An Idaho soldier has been released from prison four years after he admitted shooting an unarmed Afghan boy for sport and posing for photographs with the victim’s corpse as part of what prosecutors described as a series of thrill killings by a rogue group of US troops.
Andrew Holmes, 25, on Sunday evening left Fort Leavenworth, Kansas, and flew home to the Boise Airport, where he was greeted by dozens of friends and relatives.
His mother, Dana Holmes, told KTVB-TV that his relatives are “grateful to have him home and look forward to having this chapter of our lives closed.”
Holmes was one of five soldiers from a Washington state-based Stryker brigade who were arrested in Afghanistan in 2010 in what prosecutors described as a conspiracy to kill civilians for fun.
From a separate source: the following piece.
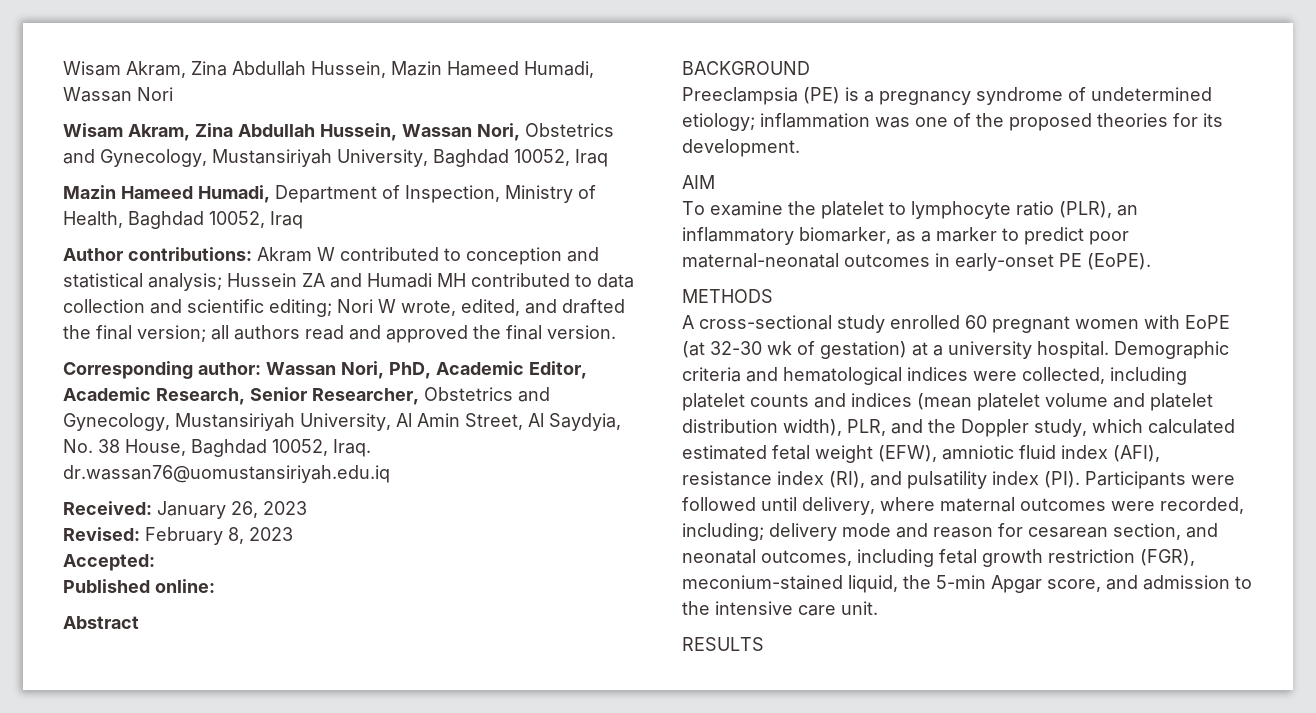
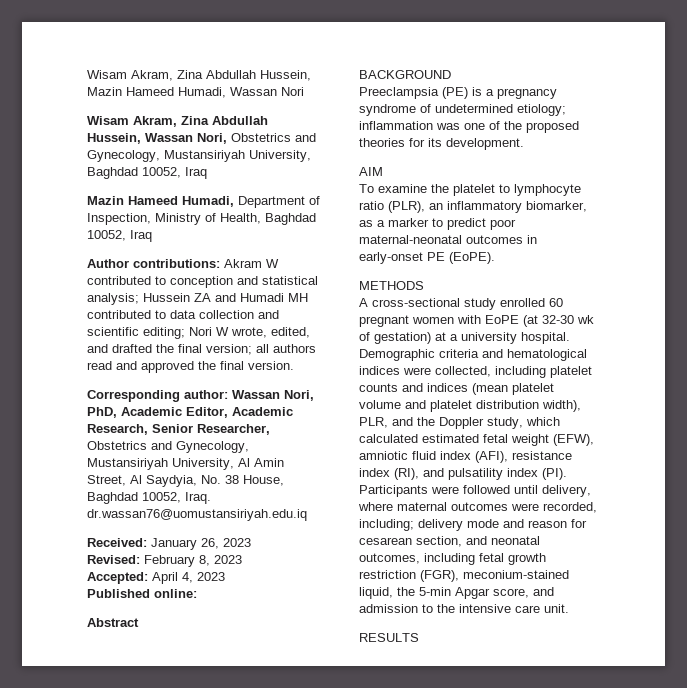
(155, 562) none -> [152,572,225,584] April 4, 2023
After the first killing, one of Holmes’ fellow soldiers tried to blow the whistle on the plot, but the warnings went unheeded and the soldiers murdered two more civilians over the next few months.
The killings, in Kandahar Province, were among the most serious war crime allegations of the Afghanistan war.
Holmes was accused of directly participating in the first killing, of a 15-year-old boy named Gul Mudin, and he was initially charged with conspiracy, premeditated murder and other charges before making a deal with prosecutors.
He pleaded guilty in September 2011 to committing murder by an inherently dangerous act, possessing a finger bone from his victim and smoking hashish, and a judge sentenced him to seven years.
He told the court the victim had posed no threat to the soldiers.